[Start of Attachment]

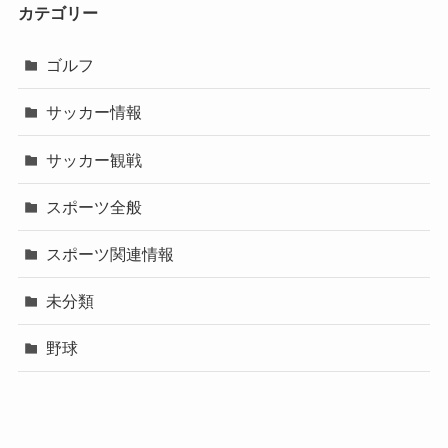
カテゴリー
ゴルフ
サッカー情報
サッカー観戦
スポーツ全般
スポーツ関連情報
未分類
野球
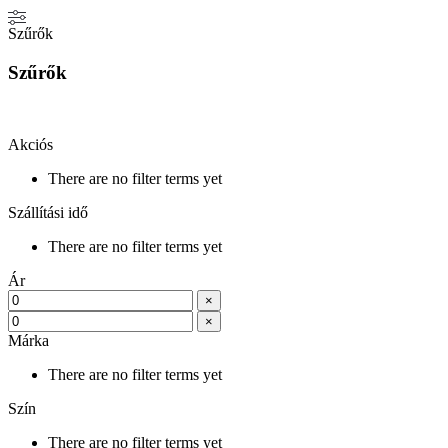
Szűrők
Szűrők
Akciós
There are no filter terms yet
Szállítási idő
There are no filter terms yet
Ár
×
×
Márka
There are no filter terms yet
Szín
There are no filter terms yet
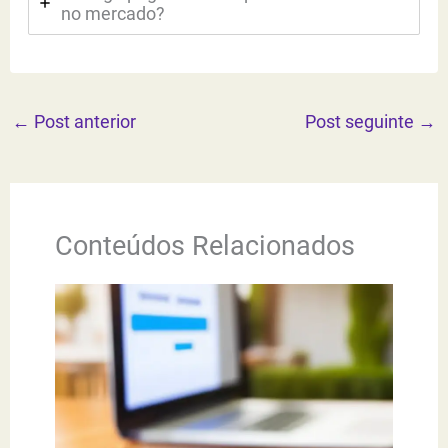
no mercado?
←
Post anterior
Post seguinte
→
Conteúdos Relacionados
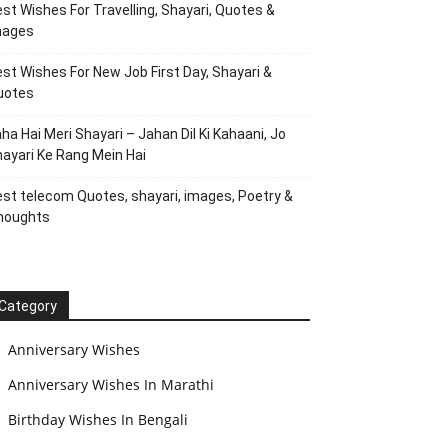
st Wishes For Travelling, Shayari, Quotes &
mages
st Wishes For New Job First Day, Shayari &
uotes
ha Hai Meri Shayari – Jahan Dil Ki Kahaani, Jo
ayari Ke Rang Mein Hai
st telecom Quotes, shayari, images, Poetry &
houghts
Category
Anniversary Wishes
Anniversary Wishes In Marathi
Birthday Wishes In Bengali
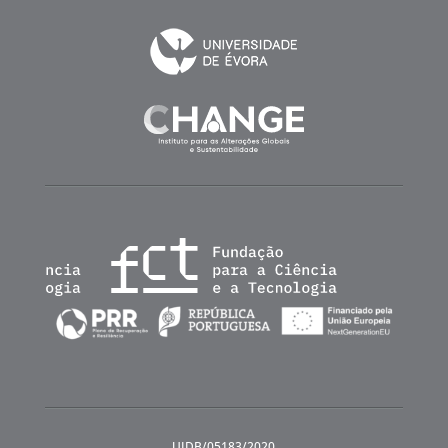
UIDB/05183/2020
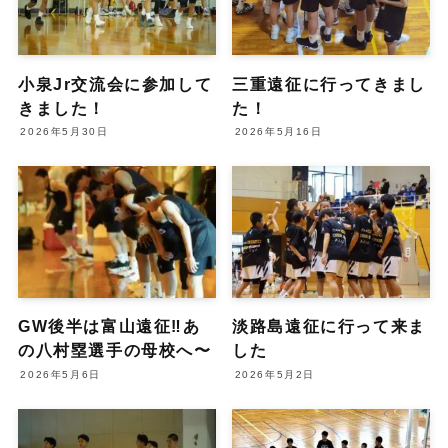
小泉Jr交流会に参加して
三重遠征に行ってきまし
きました！
た！
2026年5月30日
2026年5月16日
GW後半は富山遠征‼️あ
淡路島遠征に行って来ま
の八村塁選手の母校へ〜
した
2026年5月6日
2026年5月2日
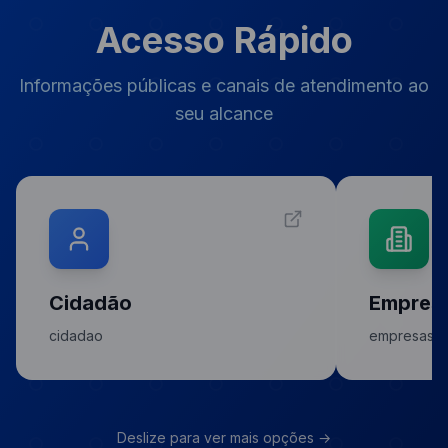
Acesso Rápido
Informações públicas e canais de atendimento ao
seu alcance
Cidadão
Empres
cidadao
empresas
Deslize para ver mais opções →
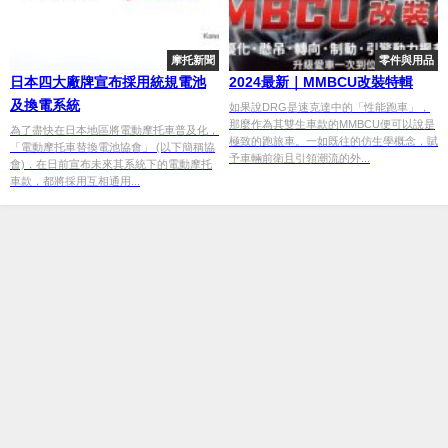
摩托新聞
零件與用品
日本四大廠牌宣布採用統規電池
2024最新｜MMBCU改裝特輯
及換電系統
如果說DRG是速克達中的「性能跑車」，
那麼作為其雙生車款的MMBCU便可以說是
為了盡快在日本地區將電動摩托車普及化，
極致的跑旅車。一如既往的仿生學概念，賦
「電動摩托車替換電池協會」 (以下簡稱協
予車輛前衛且引領潮流的外...
會)，在日前宣布未來其系統下的電動摩托
車款，都將採用互相通用...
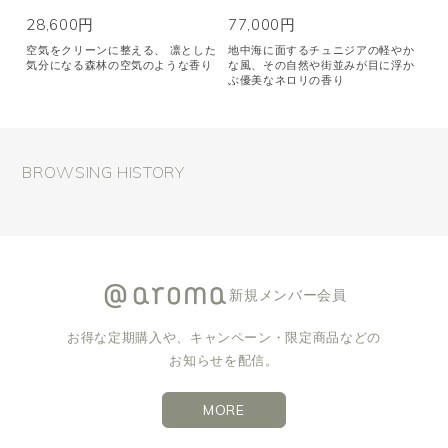
28,600円
77,000円
空気をクリーンに整える、 凛とした
地中海に面するチュニジアの軽やか
気分になる森林の空気のような香り
な風、その自然や街並みが目に浮か
ぶ優美なネロリの香り
BROWSING HISTORY
新規メンバー会員
お得な定期購入や、キャンペーン・限定商品などの
お知らせを配信。
MORE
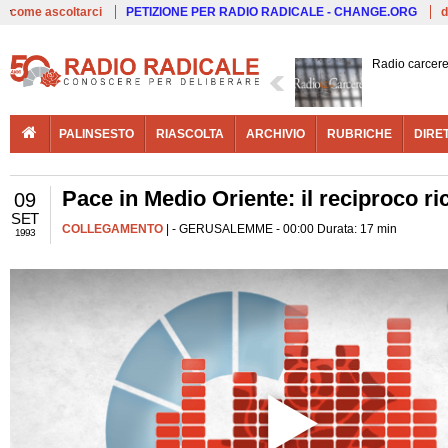
Live
come ascoltarci
PETIZIONE PER RADIO RADICALE - CHANGE.ORG
d
Radio carcer
PALINSESTO
RIASCOLTA
ARCHIVIO
RUBRICHE
DIRE
Pace in Medio Oriente: il reciproco r
09
SET
COLLEGAMENTO
| - GERUSALEMME - 00:00 Durata: 17 min
1993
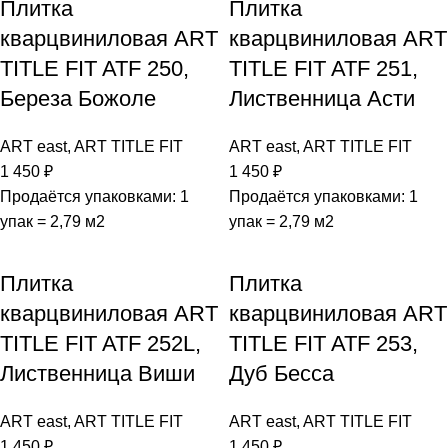
Плитка
Плитка
кварцвиниловая ART
кварцвиниловая ART
TITLE FIT ATF 250,
TITLE FIT ATF 251,
Береза Божоле
Лиственница Асти
ART east
,
ART TITLE FIT
ART east
,
ART TITLE FIT
1 450
₽
1 450
₽
Продаётся упаковками: 1
Продаётся упаковками: 1
упак = 2,79 м2
упак = 2,79 м2
Плитка
Плитка
кварцвиниловая ART
кварцвиниловая ART
TITLE FIT ATF 252L,
TITLE FIT ATF 253,
Лиственница Виши
Дуб Бесса
ART east
,
ART TITLE FIT
ART east
,
ART TITLE FIT
1 450
₽
1 450
₽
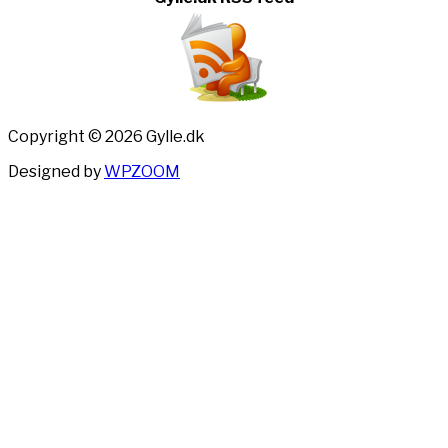
Copyright © 2026 Gylle.dk
Designed by
WPZOOM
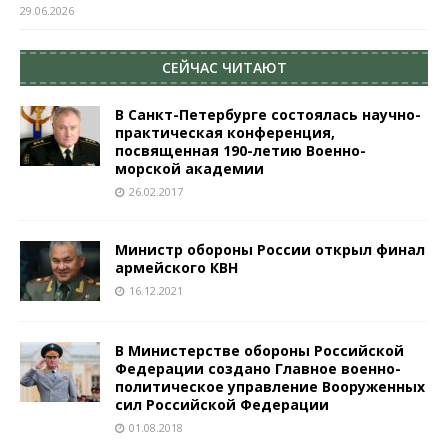
29.06.2026
СЕЙЧАС ЧИТАЮТ
В Санкт-Петербурге состоялась научно-
практическая конференция,
посвященная 190-летию Военно-
морской академии
26.02.2017
Министр обороны России открыл финал
армейского КВН
16.12.2021
В Министерстве обороны Российской
Федерации создано Главное военно-
политическое управление Вооруженных
сил Российской Федерации
01.08.2018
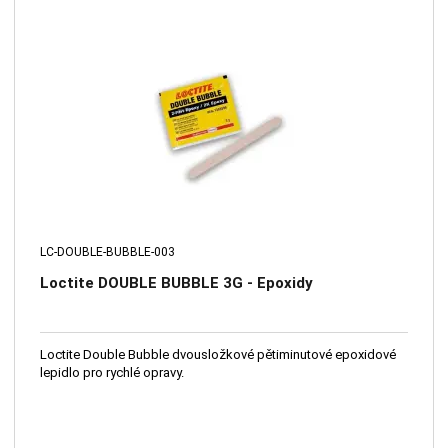
LC-DOUBLE-BUBBLE-003
Loctite DOUBLE BUBBLE 3G - Epoxidy
Loctite Double Bubble dvousložkové pětiminutové epoxidové
lepidlo pro rychlé opravy.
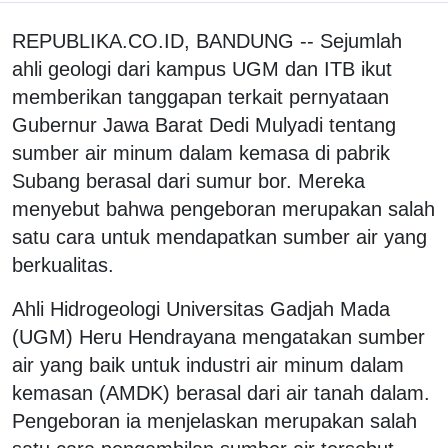
REPUBLIKA.CO.ID, BANDUNG -- Sejumlah
ahli geologi dari kampus UGM dan ITB ikut
memberikan tanggapan terkait pernyataan
Gubernur Jawa Barat Dedi Mulyadi tentang
sumber air minum dalam kemasa di pabrik
Subang berasal dari sumur bor. Mereka
menyebut bahwa pengeboran merupakan salah
satu cara untuk mendapatkan sumber air yang
berkualitas.
Ahli Hidrogeologi Universitas Gadjah Mada
(UGM) Heru Hendrayana mengatakan sumber
air yang baik untuk industri air minum dalam
kemasan (AMDK) berasal dari air tanah dalam.
Pengeboran ia menjelaskan merupakan salah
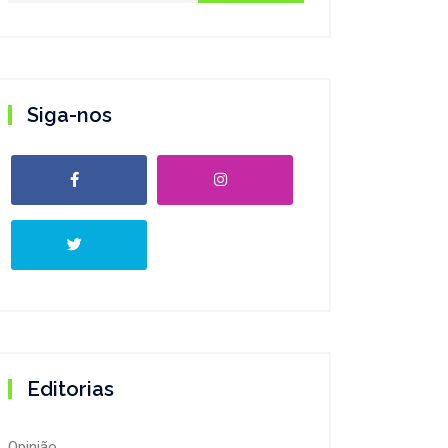
Siga-nos
Editorias
Opinião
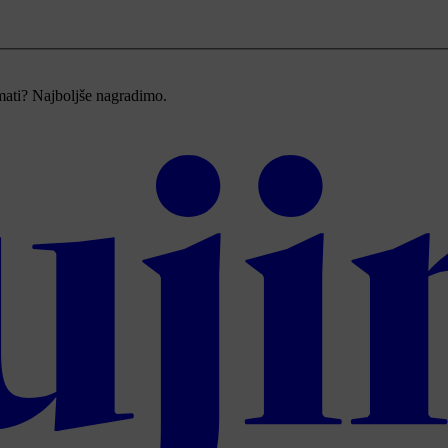
imati? Najboljše nagradimo.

[End of Attachment]

What this task involves: Having found the line with "な風、その自然や街並みが目に浮か" and the line with "Subang berasal dari sumur bor. Mereka" in the material above, write out exactly those two and every line between, leaving the pictures out.

Task solution:
な風、その自然や街並みが目に浮か
ぶ優美なネロリの香り
BROWSING HISTORY
新規メンバー会員
お得な定期購入や、キャンペーン・限定商品などの
お知らせを配信。
MORE
Live
come ascoltarci
PETIZIONE PER RADIO RADICALE - CHANGE.ORG
d
Radio carcer
PALINSESTO
RIASCOLTA
ARCHIVIO
RUBRICHE
DIRE
Pace in Medio Oriente: il reciproco r
09
SET
COLLEGAMENTO
| - GERUSALEMME - 00:00 Durata: 17 min
1993
Плитка
Плитка
кварцвиниловая ART
кварцвиниловая ART
TITLE FIT ATF 250,
TITLE FIT ATF 251,
Береза Божоле
Лиственница Асти
ART east
,
ART TITLE FIT
ART east
,
ART TITLE FIT
1 450
₽
1 450
₽
Продаётся упаковками: 1
Продаётся упаковками: 1
упак = 2,79 м2
упак = 2,79 м2
Плитка
Плитка
кварцвиниловая ART
кварцвиниловая ART
TITLE FIT ATF 252L,
TITLE FIT ATF 253,
Лиственница Виши
Дуб Бесса
ART east
,
ART TITLE FIT
ART east
,
ART TITLE FIT
1 450
₽
1 450
₽
Copyright © 2026 Gylle.dk
Designed by
WPZOOM
29.06.2026
СЕЙЧАС ЧИТАЮТ
В Санкт-Петербурге состоялась научно-
практическая конференция,
посвященная 190-летию Военно-
морской академии
26.02.2017
Министр обороны России открыл финал
армейского КВН
16.12.2021
В Министерстве обороны Российской
Федерации создано Главное военно-
политическое управление Вооруженных
сил Российской Федерации
01.08.2018
LC-DOUBLE-BUBBLE-003
Loctite DOUBLE BUBBLE 3G - Epoxidy
Loctite Double Bubble dvousložkové pětiminutové epoxidové
lepidlo pro rychlé opravy.
REPUBLIKA.CO.ID, BANDUNG -- Sejumlah
ahli geologi dari kampus UGM dan ITB ikut
memberikan tanggapan terkait pernyataan
Gubernur Jawa Barat Dedi Mulyadi tentang
sumber air minum dalam kemasa di pabrik
Subang berasal dari sumur bor. Mereka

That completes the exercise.